We define two array sell and buy, sell[i] means the largest sum by day i ending with selling, that means next day you can buy, or do nothing, and buy[i] means the largest sum by day i ending with buying, that means next day you can sell, or do nothing. So the result may be the larger one of buy[lastDay] and sell[lastDay].

/**
 * @param {number[]} prices
 * @return {number}
 */
var maxProfit = function(prices) {
  if (!prices.length)
    return 0;

  var buy = []
    , sell = [];

  prices.forEach(function(item, index) {
    if (!index) {
      buy[index] = -item;
      sell[index] = 0;
    } else {
      buy[index] = Math.max(buy[index - 1], sell[index - 1] - item);
      sell[index] = Math.max(sell[index - 1], buy[index - 1] + item);
    }
  });

  var len = prices.length;
  return Math.max(buy[len - 1], sell[len - 1]);
};

It's very straightforward to understand, but we can make it shorter. See below.

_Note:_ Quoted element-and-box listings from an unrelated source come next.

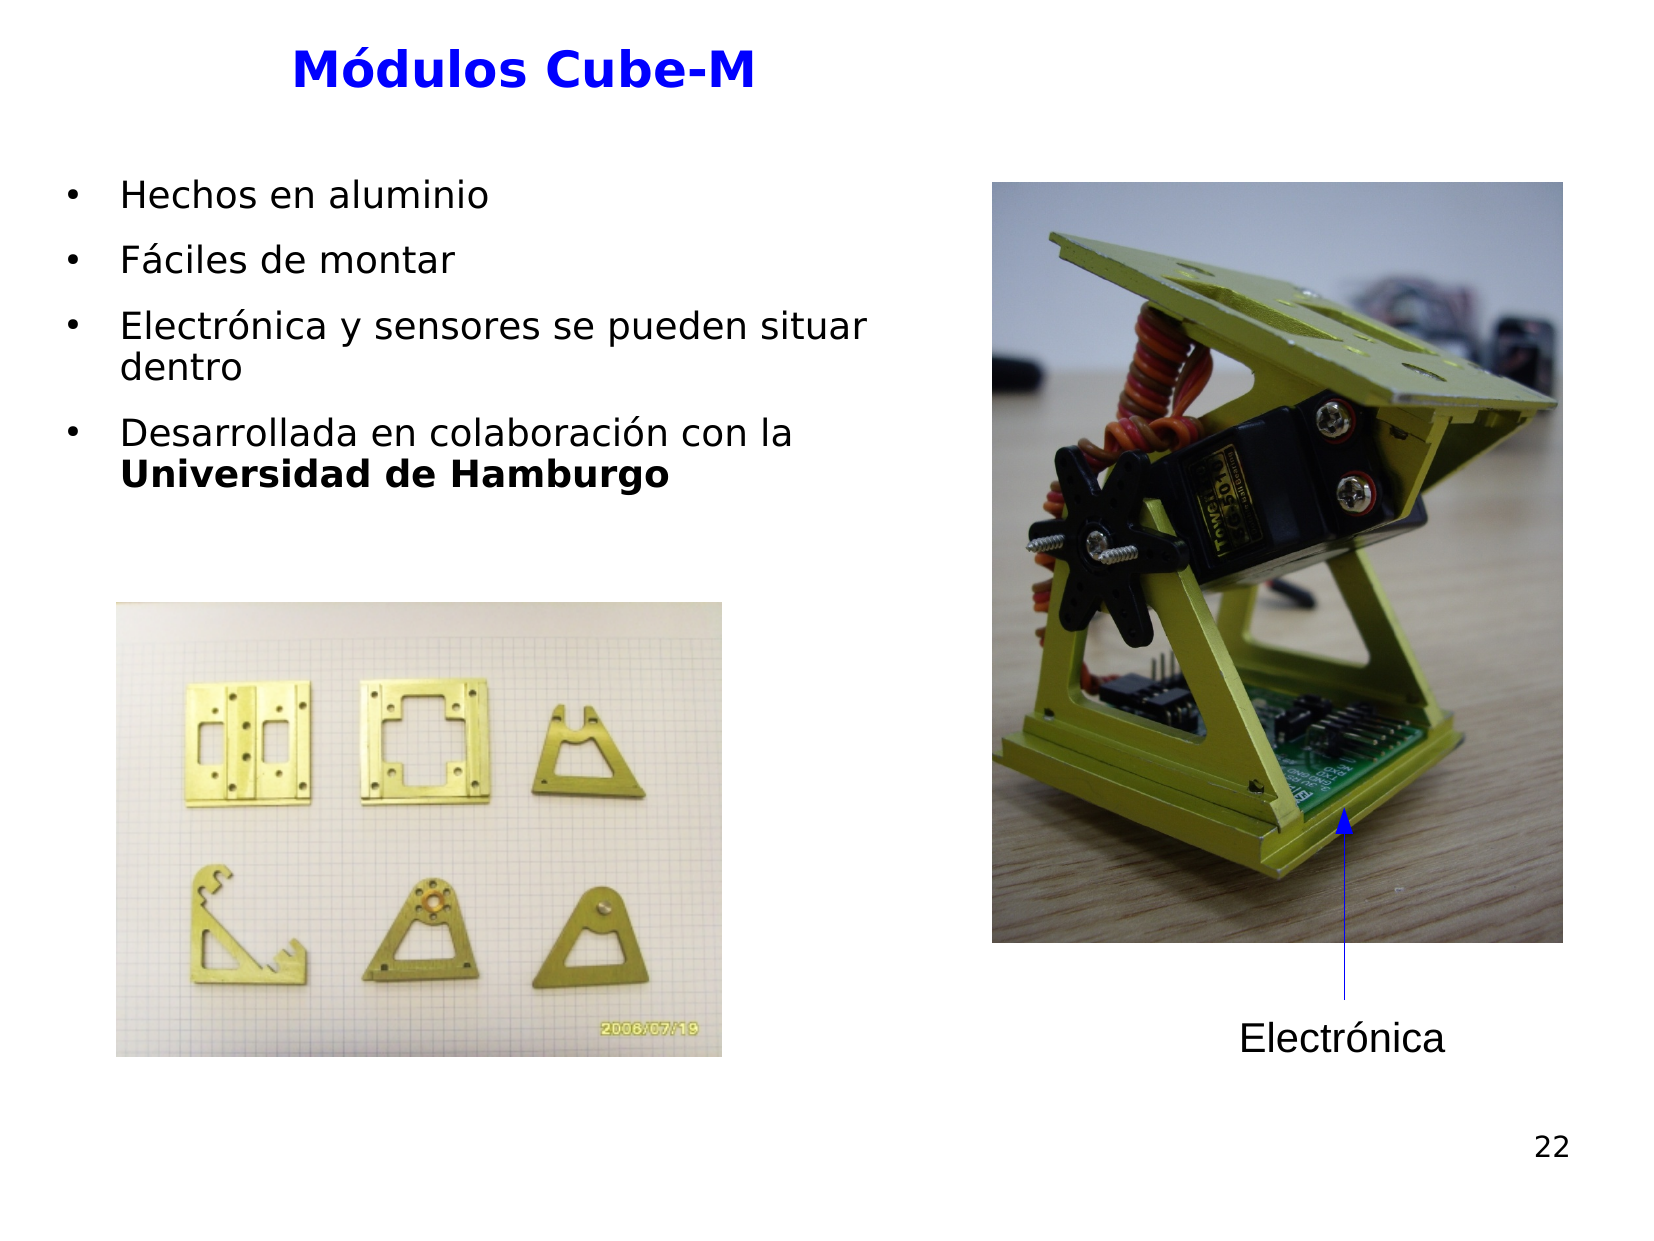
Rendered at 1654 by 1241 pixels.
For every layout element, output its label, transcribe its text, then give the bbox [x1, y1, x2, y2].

text_box Electrónica [1224, 1007, 1461, 1069]
picture [116, 602, 722, 1057]
text_box Módulos Cube-M [276, 33, 773, 107]
text_box [992, 182, 1563, 943]
list Hechos en aluminio Fáciles de montar Electrónica y sensores se pueden situar dentro Desarrollada en colaboración con la Universidad de Hamburgo [48, 175, 923, 498]
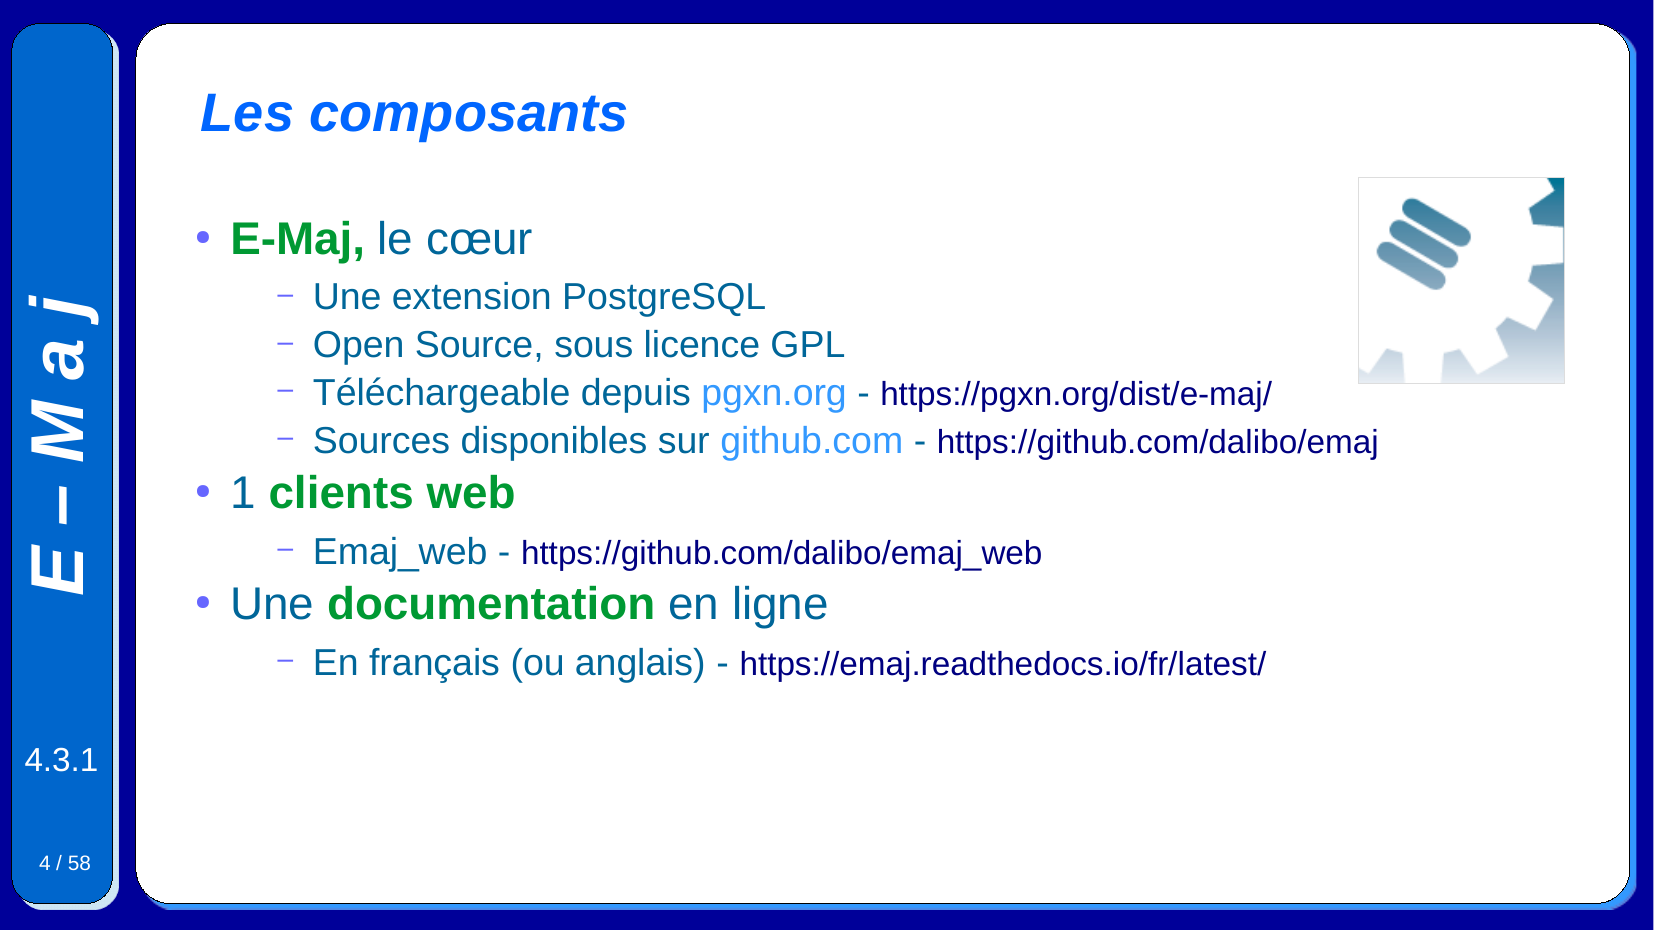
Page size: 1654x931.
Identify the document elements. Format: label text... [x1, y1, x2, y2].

picture [1358, 177, 1565, 384]
title Les composants [200, 34, 1575, 191]
list E-Maj, le cœur Une extension PostgreSQL Open Source, sous licence GPL Téléchargeable depuis pgxn.org - https://pgxn.org/dist/e-maj/ Sources disponibles sur github.com - https://github.com/dalibo/emaj 1 clients web Emaj_web - https://github.com/dalibo/emaj_web Une documentation en ligne En français (ou anglais) - https://emaj.readthedocs.io/fr/latest/ [177, 212, 1587, 804]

buy[index] = Math.max(buy[index - 1], sell[index - 1] - item);
sell[index] = Math.max(sell[index - 1], buy[index - 1] + item);

buy[index - 1] + item is always larger than buy[index - 1], and sell[index - 1 is always larger than sell[index - 1] - item, so sell[index] is always larger than buy[index], so we can just return sell[len - 1] as the answer.

What's more? We can reduce the O(n) space to O(1), try it!